Testimony of the great Parts of CONSTANTINE, LORD MULGRAVE, and his Brethren.

MR. BOSWELL.

“Among those who will vote for continuing the old established number of our Session Justices, may I not count on the tribe of Phipps.—they love good places; and I know Mulgrave is a bit of a poet as well as myself; for I dined in company once, where he dined that very day twelvemonth. My excellent wife, who is a true Montgomery, and whom I like now as well as I did twenty years ago, adores the man who felt for the maternal pangs of a whelpless bear. For my own part, however, there is no action I more constantly ridicule, than his Lordship’s preposterous pity for those very sufferings which he himself occasioned, by ordering his sailors to shoot the young bears.——But though I laugh at him, how handsome will it be if he votes against Dundas to oblige me.

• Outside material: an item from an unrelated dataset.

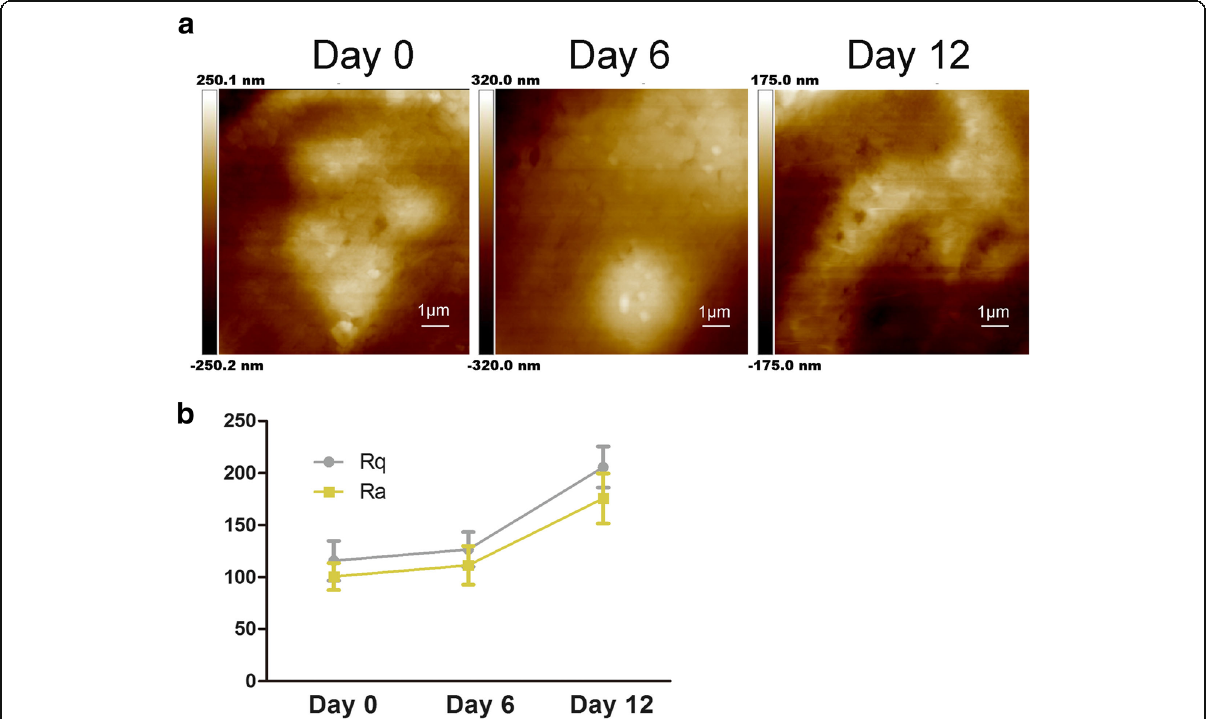
Fig. 2 Characteristics of hADSc membrane ultrastructure during chondrogenic differentiation. a Changes in cell membrane ultrastructure were assessed after chondrogenic differentiation for 0, 6, and 12 days. b The surface roughness parameters Ra and Rq of cells were measured during chondrogenic induction of hADSc for 0, 6, and 12 days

My disliking him and his family is no reason for his disliking me—on the contrary, if he opposes us, is it not probable that that great young man, whom I sincerely adore, may say, in his own lofty language, “Mulgrave, Mulgrave, don’t vex the Scotch!—don’t provoke ’em! God damn your ugly head!—if we don’t crouch to Bute, we shall all be turned out; God eternally damn you for a stupid boar! I know we shall! Pardon me, great Sir, for presuming to forge the omnipotent bolts of your Incomparable thunder.”

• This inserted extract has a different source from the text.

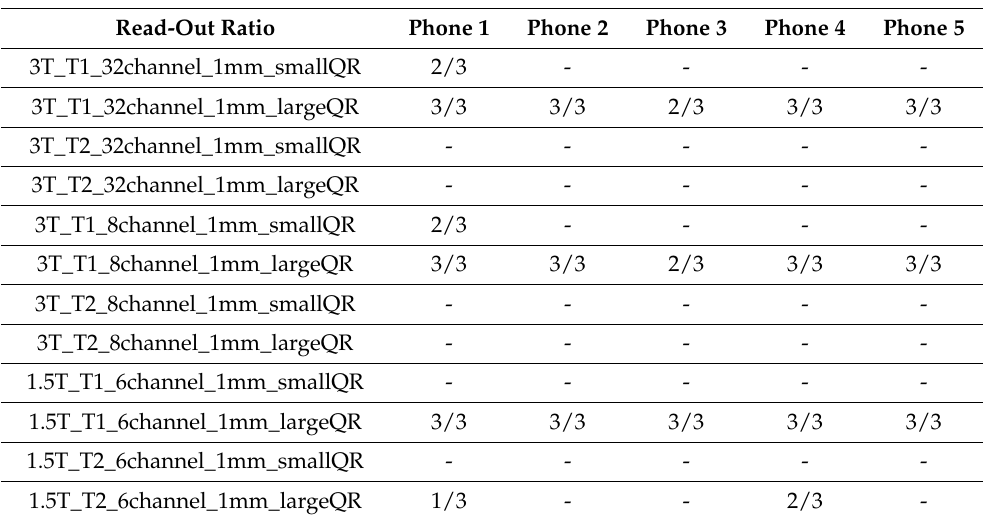
Figure 9. Averaged read-out ratios of the three repeated measurements in the case of the Python program processing. All original and interpolated coronal images of small QR and large QR phantoms were read by the developed Phyton code. Data from the 2 × 2 × 2 mm 3 resolution are not presented due to the lack of successful decoding. Table 7. Read-out results by different smartphones. The middle coronal images of the three con- secutive measurements were used to show the ratio of the successful and total decrypting of the QR code information. Data from the 2 × 2 × 2 mm 3 resolution are not presented due to the lack of successful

Appendix to Mr. Baswell’s Pamphlet on the Scotch Judges.

* * * * *

Testimony of NATHANIEL WILLIAM WRAXALL, Esq. his great Merit.

LORD MONBODDO.

“Since I put forth my last volume, I have read the excellent Ode of Mr. Wraxall, and was pleased to find that bold apostrophe in his delicious lyric,

“Hail, Ouran Outangs! Hail, Anthropophagi!”

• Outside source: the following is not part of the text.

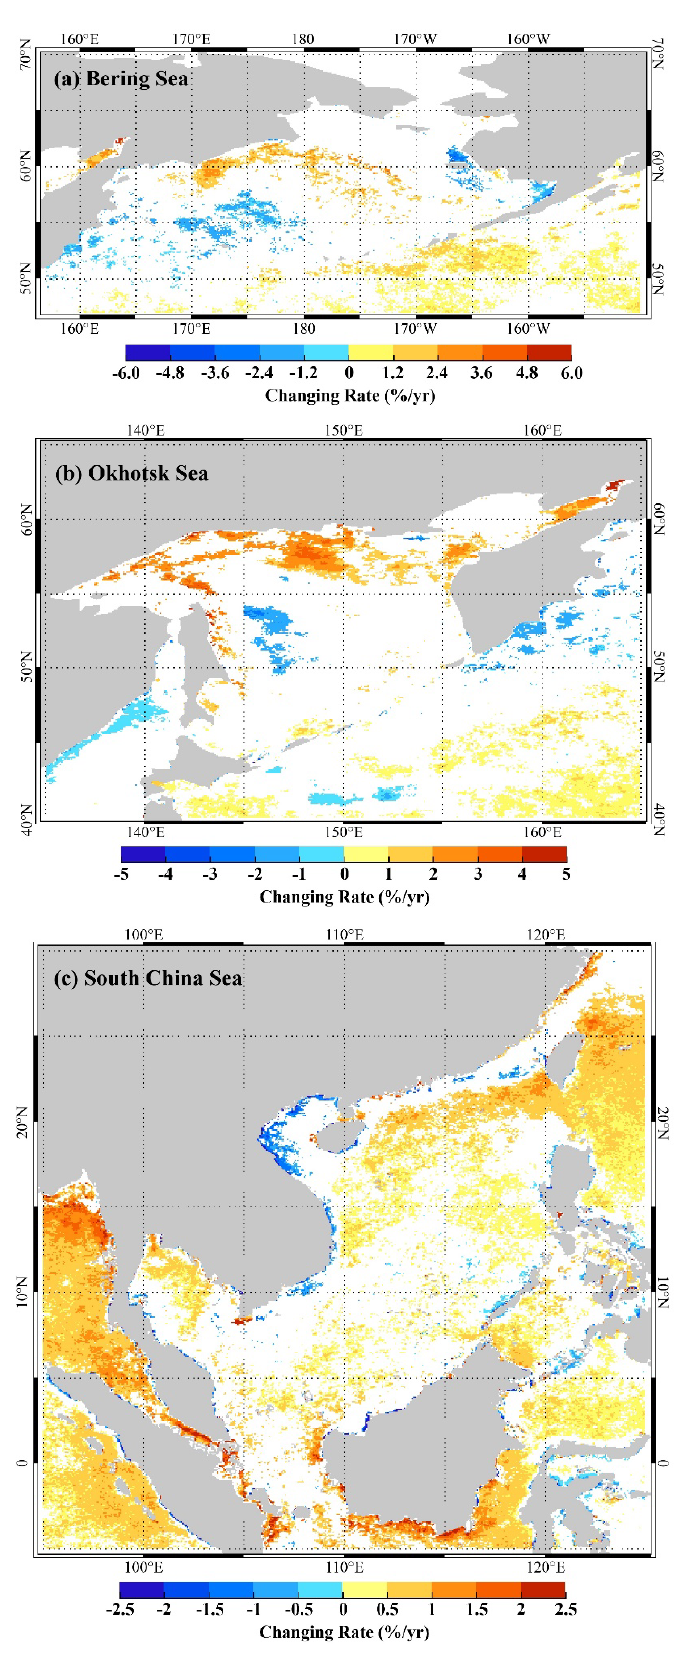
Figure 7. Trend maps of SDD in the ( a ) Bering, ( b ) Okhotsk, and ( c ) South China Seas during 1998–2018 (Bright colors show pixels with p < 0.1).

“My principles are now pretty universally known; but on this occasion I will repeat them succinctly. I believe, from the bottom of my soul, that all mankind are absolute Ouran Outangs. That the feudal tenures are the great cause of our not retaining the perfect appearance of Ourans—That human beings originally moved on all fours—That we had better move in the same way again—That there has been giants ninety feet high—That such giants ought to have moved on all fours—That we all continue to be Ouran Outangs still—some more so, some less—but that Nathaniel William WRAXALL, Esq. is the truest Ouran Outang in Great Britain, and therefore ought immediately to take to all fours, and especially to make all his motions in Parliament in that way.”